▶ [EXERCISE OBJECTIVE]: Only these lines are needed: the first line of the entries below through the line with "[684,395,895,409] [561,425,640,437] Call", each returned exactly.

BEGIN SUPPLIED MATERIAL

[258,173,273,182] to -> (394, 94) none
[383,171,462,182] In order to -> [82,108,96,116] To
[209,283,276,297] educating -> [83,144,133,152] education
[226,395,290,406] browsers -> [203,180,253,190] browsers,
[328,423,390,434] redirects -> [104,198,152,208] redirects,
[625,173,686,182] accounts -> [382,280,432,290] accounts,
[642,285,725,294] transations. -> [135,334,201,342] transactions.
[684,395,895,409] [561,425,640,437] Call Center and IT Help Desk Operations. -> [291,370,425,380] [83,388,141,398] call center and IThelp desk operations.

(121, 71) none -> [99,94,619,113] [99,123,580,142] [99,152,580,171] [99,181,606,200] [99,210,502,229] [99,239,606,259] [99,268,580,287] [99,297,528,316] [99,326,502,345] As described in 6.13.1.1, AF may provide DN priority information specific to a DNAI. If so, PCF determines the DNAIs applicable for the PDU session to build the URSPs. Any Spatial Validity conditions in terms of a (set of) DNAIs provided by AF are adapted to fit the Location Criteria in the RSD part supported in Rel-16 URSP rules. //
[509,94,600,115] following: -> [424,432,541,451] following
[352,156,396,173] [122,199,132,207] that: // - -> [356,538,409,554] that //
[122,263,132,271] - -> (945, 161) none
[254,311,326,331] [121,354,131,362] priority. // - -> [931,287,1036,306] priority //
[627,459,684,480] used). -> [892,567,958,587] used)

END SUPPLIED MATERIAL

▶ [EXERCISE OUTPUT]:
[258,173,273,182] to -> (394, 94) none
[383,171,462,182] In order to -> [82,108,96,116] To
[209,283,276,297] educating -> [83,144,133,152] education
[226,395,290,406] browsers -> [203,180,253,190] browsers,
[328,423,390,434] redirects -> [104,198,152,208] redirects,
[625,173,686,182] accounts -> [382,280,432,290] accounts,
[642,285,725,294] transations. -> [135,334,201,342] transactions.
[684,395,895,409] [561,425,640,437] Call Center and IT Help Desk Operations. -> [291,370,425,380] [83,388,141,398] call center and IThelp desk operations.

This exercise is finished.